§ Problem statement
Show, in full, each line of the data that contains "ring".

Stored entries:
○ ○ ○ ○ ○

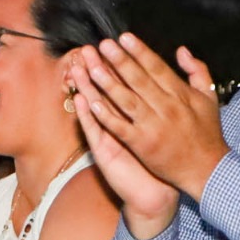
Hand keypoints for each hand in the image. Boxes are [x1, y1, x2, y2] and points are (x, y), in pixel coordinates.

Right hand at [66, 57, 180, 239]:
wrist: (154, 194)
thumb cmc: (159, 162)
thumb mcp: (162, 131)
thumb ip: (162, 106)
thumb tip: (162, 85)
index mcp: (133, 116)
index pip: (124, 85)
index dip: (117, 65)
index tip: (112, 44)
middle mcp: (117, 123)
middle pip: (106, 91)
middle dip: (98, 68)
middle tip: (87, 49)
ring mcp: (108, 136)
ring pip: (95, 106)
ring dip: (86, 86)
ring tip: (76, 66)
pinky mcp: (103, 151)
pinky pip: (94, 129)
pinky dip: (87, 114)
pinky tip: (80, 98)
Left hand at [68, 33, 226, 202]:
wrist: (207, 169)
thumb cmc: (207, 133)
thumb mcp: (209, 98)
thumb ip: (197, 71)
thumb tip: (181, 50)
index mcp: (180, 94)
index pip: (156, 68)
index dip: (139, 51)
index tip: (124, 37)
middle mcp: (166, 107)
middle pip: (138, 79)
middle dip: (120, 61)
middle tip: (104, 45)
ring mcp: (153, 126)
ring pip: (126, 100)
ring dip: (108, 83)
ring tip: (92, 67)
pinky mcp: (142, 144)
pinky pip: (120, 127)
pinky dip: (106, 115)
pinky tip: (91, 102)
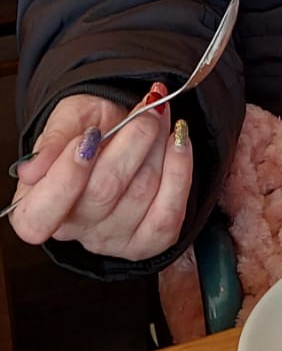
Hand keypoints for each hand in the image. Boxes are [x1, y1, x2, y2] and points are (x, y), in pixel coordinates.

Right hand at [9, 88, 192, 260]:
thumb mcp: (66, 119)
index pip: (40, 216)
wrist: (120, 130)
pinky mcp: (146, 243)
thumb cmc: (88, 127)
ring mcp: (110, 240)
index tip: (89, 137)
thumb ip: (51, 141)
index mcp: (36, 206)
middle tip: (148, 107)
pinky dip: (180, 171)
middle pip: (103, 193)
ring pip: (141, 194)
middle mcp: (73, 230)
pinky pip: (169, 214)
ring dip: (159, 145)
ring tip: (159, 115)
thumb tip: (32, 170)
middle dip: (133, 140)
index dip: (66, 178)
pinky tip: (178, 143)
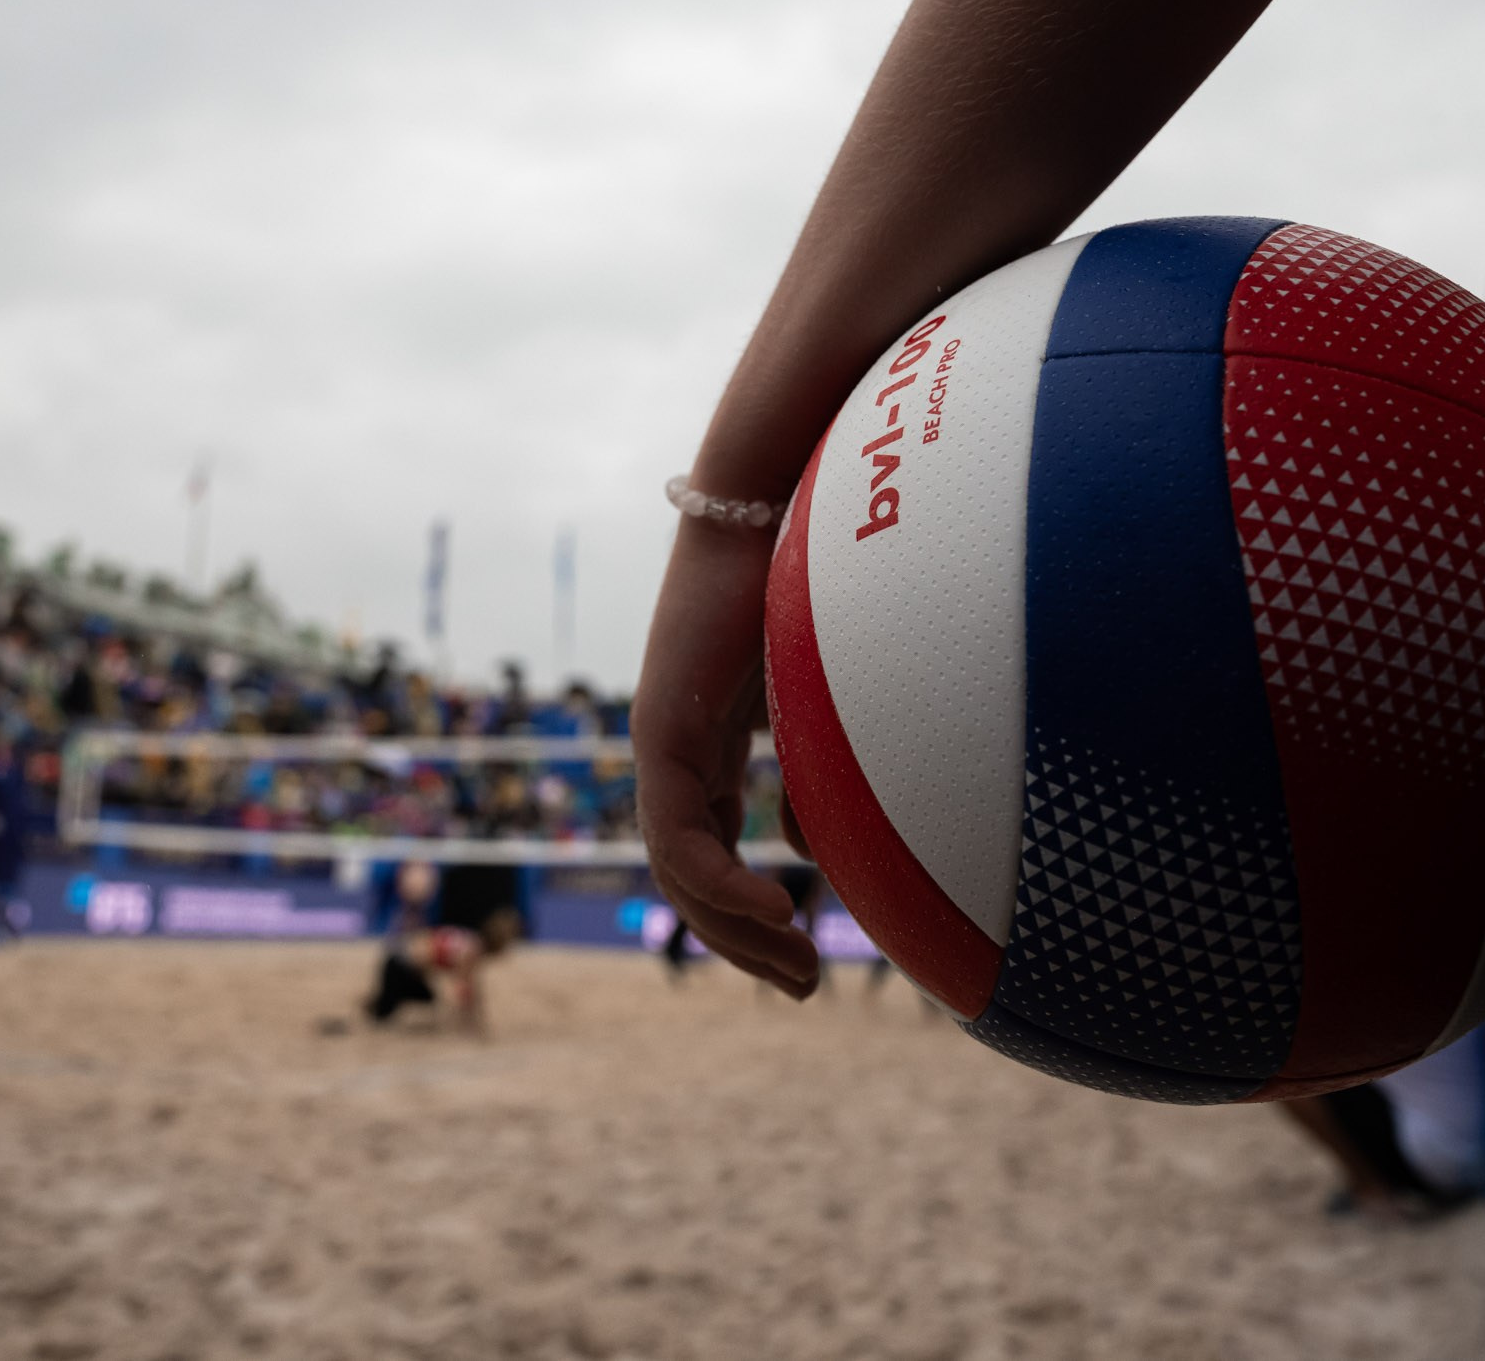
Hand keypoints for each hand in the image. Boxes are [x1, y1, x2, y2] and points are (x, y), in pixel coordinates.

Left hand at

○ ○ ○ ○ ○

§ Expected output
ring mcp: (108, 136)
ring pip: (95, 106)
ring dip: (86, 86)
ring tip: (76, 66)
ring mcp: (153, 126)
ring pip: (126, 100)
ring dip: (108, 83)
ring tip: (92, 67)
ring mcp: (110, 240)
ring pip: (141, 194)
ring dip: (159, 145)
ring tip: (159, 115)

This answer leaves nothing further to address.